2. The method for preparing nitrogen-doped carbon-coated porous silicon according to claim 1, wherein the acid is one or more of hydrochloric acid, sulfuric acid, acetic acid, oxalic acid, citric acid, phosphoric acid, sulfurous acid, hydrofluoric acid, formic acid, benzoic acid, acetic acid, propionic acid, stearic acid, carbonic acid, hydrogen sulfate, hypochlorous acid, boric acid, and silicic acid.

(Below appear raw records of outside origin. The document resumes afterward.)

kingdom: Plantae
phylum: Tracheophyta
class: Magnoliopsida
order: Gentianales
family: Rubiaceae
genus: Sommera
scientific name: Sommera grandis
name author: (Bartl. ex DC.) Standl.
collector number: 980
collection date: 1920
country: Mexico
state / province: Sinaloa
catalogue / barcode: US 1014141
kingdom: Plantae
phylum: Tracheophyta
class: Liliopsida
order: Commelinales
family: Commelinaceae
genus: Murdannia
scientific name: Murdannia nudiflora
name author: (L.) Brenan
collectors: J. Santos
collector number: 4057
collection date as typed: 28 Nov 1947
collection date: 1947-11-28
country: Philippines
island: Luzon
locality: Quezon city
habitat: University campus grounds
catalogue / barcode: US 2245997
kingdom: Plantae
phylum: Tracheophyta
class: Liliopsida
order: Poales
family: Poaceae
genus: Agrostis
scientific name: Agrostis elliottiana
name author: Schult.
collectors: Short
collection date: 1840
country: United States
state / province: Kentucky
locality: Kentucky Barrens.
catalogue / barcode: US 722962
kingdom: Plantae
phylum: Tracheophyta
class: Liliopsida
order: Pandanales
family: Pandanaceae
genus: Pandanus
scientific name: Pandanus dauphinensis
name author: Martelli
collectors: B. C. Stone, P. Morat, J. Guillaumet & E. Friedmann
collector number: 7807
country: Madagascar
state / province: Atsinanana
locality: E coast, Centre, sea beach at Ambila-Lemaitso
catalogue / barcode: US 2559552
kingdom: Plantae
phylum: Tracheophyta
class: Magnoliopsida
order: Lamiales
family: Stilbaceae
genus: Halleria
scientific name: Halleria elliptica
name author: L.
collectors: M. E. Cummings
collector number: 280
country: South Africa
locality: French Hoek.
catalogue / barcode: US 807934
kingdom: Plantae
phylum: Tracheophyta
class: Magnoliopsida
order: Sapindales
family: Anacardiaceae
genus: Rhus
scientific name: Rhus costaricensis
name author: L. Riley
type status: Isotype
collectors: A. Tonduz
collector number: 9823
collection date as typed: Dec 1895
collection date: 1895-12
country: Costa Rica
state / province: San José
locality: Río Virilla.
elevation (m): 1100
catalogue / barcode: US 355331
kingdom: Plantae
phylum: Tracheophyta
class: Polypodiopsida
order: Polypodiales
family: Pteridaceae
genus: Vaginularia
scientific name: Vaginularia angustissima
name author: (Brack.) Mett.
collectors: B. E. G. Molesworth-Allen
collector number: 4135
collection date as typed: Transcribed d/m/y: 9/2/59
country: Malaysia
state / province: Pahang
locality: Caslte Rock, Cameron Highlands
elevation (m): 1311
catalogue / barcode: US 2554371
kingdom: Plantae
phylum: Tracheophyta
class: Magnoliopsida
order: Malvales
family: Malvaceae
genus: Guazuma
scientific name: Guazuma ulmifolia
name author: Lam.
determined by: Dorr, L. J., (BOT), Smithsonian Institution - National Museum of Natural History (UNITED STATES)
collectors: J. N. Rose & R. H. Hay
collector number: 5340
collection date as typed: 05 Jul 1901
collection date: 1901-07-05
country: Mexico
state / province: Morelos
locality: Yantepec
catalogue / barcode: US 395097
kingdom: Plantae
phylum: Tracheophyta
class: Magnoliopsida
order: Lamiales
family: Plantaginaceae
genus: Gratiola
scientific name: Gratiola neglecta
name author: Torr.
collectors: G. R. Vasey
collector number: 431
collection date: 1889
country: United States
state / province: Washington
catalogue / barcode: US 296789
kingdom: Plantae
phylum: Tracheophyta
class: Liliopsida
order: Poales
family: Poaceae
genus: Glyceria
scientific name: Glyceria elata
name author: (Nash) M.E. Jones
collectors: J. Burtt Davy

3. The nitrogen-doped carbon-coated porous silicon material obtained by the method for producing a nitrogen-doped carbon-coated porous silicon of any one of claims 1 to 2.

4. A lithium ion battery, comprising a negative electrode material, an electrolyte and a positive electrode material, wherein the negative electrode material is the nitrogen-doped carbon-coated porous silicon material of claim 3; further, the electrolyte in the electrolyte is one or a mixture of more than two of lithium hexafluorophosphate, lithium tetrafluoroborate, lithium perchlorate, lithium bis (difluoro-sulfonyl imide), lithium bis (trifluoromethyl-sulfonyl imide), lithium difluoro (oxalato) borate and lithium bis (oxalato) borate; the solvent in the electrolyte is one or more than two of Ethylene Carbonate (EC), propylene Carbonate (PC), dimethyl carbonate (DMC), diethyl carbonate (DEC), methyl ethyl carbonate (EMC) and Methyl Propyl Carbonate (MPC); the positive electrode material is selected from lithium manganate, lithium cobaltate, lithium iron phosphate, lithium nickel cobalt manganate or lithium nickelate.

5. Use of the nitrogen-doped carbon-coated porous silicon material of claim 3 and/or the lithium ion battery of claim 4 in the fields of energy storage devices, electric vehicles.